- _Document section_:
Current guidelines recommend routine CRC screenings begin at age 50. Do these rates mean you should start recommending test-ing for younger patients? Not necessarily, says Durado Brooks, MD, MPH, director of colorectal and prostate cancer at ACS.

“More than 90% of CRC cases occur in people age 50 and older, but there are certain younger people who need to be screened,” he says. And primary-care providers (PCPs) have a critical role in identifying them.

“A good family history has to be taken,” Dr. Brooks explains. Patients who have a family history of CRC, colon polyps, or other cancer should have colonoscopies in their 40s or even younger if the history warrants.

Younger patients who present with actual symptoms (e.g., rectal bleeding, blood in the stool, or vague abdominal pain) should be evaluated by colonoscopy.

Meanwhile, a National Cancer Institute report suggests PCPs carefully weigh benefits and risks when recommending colonoscopies for elderly patients (Ann Intern Med. 2009;150:849-857).

- _Material provided_:
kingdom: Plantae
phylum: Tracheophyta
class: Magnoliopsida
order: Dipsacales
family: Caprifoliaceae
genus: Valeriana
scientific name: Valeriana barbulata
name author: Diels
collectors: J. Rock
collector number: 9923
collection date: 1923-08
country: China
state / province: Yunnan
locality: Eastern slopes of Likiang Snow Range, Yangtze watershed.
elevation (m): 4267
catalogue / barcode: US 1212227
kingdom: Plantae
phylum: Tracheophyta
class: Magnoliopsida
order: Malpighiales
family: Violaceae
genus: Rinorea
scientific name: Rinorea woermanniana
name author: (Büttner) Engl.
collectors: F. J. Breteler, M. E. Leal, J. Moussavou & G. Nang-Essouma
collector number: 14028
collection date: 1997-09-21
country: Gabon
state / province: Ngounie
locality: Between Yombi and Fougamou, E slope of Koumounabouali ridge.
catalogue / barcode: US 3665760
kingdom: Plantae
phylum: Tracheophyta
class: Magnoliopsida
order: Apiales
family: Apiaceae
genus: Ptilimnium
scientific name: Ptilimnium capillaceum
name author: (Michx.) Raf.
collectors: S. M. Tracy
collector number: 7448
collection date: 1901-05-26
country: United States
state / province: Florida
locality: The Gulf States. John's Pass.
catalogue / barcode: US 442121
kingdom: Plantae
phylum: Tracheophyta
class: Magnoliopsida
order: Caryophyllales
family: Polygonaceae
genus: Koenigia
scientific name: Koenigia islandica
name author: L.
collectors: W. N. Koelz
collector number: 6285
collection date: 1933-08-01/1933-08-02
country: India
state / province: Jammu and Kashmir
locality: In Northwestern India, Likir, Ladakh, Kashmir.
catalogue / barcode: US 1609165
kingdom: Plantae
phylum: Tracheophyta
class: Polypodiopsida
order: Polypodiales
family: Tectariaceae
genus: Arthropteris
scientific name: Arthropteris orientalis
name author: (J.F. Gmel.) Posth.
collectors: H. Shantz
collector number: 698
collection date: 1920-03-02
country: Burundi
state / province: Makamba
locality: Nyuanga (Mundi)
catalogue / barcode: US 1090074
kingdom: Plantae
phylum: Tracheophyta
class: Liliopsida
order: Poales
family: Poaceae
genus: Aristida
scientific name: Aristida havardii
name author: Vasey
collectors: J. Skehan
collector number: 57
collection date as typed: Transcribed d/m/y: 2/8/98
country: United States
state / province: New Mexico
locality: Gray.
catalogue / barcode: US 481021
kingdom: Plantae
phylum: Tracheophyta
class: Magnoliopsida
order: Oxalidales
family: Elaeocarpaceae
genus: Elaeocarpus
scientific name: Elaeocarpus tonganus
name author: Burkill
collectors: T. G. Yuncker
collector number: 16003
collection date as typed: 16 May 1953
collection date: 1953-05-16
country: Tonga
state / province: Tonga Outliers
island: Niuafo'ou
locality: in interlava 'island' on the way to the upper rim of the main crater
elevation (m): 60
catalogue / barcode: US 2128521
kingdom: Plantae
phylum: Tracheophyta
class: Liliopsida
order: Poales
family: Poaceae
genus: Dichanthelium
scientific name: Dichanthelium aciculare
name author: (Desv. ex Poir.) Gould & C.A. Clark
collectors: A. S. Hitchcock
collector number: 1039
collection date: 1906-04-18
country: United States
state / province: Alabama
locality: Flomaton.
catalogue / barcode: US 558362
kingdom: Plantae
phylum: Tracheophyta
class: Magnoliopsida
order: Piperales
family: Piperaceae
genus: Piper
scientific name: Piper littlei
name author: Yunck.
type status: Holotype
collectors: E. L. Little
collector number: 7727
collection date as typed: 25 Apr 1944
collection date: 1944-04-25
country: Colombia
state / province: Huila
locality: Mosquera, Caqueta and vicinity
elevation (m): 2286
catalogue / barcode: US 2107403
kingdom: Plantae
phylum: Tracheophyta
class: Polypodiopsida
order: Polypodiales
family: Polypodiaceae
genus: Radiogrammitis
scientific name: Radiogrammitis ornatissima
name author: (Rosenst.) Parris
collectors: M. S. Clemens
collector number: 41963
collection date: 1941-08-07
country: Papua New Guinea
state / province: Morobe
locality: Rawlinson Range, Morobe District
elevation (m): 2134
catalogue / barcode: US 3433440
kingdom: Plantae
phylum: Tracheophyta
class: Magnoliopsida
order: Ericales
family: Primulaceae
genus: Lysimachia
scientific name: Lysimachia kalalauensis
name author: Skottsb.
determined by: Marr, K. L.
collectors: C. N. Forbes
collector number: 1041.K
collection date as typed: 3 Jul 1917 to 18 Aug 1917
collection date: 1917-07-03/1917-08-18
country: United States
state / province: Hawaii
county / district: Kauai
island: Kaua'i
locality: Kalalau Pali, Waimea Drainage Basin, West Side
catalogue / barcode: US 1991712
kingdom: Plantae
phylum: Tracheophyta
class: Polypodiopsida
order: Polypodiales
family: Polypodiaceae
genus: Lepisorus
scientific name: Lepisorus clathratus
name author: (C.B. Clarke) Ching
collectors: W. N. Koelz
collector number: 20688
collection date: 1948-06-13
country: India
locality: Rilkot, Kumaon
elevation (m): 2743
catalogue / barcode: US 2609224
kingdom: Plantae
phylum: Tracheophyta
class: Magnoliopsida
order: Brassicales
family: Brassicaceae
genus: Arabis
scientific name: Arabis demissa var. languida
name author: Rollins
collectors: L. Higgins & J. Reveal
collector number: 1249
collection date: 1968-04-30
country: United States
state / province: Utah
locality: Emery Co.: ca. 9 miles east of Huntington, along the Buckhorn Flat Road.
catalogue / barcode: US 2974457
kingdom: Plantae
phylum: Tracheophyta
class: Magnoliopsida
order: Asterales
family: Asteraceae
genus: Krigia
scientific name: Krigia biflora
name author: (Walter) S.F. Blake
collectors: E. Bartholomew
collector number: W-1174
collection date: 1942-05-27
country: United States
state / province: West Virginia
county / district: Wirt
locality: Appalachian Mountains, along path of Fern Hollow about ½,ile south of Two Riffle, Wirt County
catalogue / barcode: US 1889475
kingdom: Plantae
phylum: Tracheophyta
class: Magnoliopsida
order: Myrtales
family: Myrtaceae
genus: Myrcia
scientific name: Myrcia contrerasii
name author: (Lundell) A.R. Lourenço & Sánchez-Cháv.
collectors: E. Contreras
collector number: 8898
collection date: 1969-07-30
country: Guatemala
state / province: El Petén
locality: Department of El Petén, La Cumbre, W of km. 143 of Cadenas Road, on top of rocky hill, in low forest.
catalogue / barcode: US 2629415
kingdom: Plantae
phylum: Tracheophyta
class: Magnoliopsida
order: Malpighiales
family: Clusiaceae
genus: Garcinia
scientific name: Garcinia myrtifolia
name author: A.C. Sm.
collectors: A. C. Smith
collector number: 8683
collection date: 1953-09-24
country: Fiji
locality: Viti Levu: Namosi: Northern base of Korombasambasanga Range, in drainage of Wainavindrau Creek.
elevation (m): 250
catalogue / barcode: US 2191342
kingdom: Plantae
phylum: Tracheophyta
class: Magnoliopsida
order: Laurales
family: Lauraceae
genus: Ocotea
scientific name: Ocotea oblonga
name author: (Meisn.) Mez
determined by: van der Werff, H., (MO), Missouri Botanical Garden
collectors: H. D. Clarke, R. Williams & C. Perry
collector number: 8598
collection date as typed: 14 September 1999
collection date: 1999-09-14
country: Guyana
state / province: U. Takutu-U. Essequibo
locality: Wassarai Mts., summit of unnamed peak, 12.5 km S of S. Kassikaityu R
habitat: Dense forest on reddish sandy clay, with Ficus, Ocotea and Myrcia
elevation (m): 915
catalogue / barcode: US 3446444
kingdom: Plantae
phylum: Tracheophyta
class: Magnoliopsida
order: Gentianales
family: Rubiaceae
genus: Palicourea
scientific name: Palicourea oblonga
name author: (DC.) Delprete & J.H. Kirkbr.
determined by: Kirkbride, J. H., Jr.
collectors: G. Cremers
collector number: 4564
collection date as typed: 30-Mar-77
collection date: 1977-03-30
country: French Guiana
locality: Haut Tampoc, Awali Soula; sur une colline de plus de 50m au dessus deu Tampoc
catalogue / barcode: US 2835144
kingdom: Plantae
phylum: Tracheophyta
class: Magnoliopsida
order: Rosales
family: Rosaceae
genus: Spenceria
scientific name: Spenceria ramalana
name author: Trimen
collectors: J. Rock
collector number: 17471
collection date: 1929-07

- _About this exercise_: Continue the passage on colorectal cancer screening, starting after its last sentence.

- _Exercise output_:
The risk of adverse GI or cardiovascular events is small, but it does rise with age, comorbid conditions, and the need for a polypectomy, researchers report.

Investigators drew a random sample of Medicare beneficiaries who had colonoscopies as outpatients. They used matched beneficiaries who did not undergo the procedure to isolate colonoscopy as a precipitating cause for an event vs. “what normally occurs in the elderly population.”

“The U.S. Preventive Services Task Force does not recommend CRC screening for persons age 75-85 and recommends against screening for persons age 85 years or older. Our findings support these recommendations,” the researchers conclude.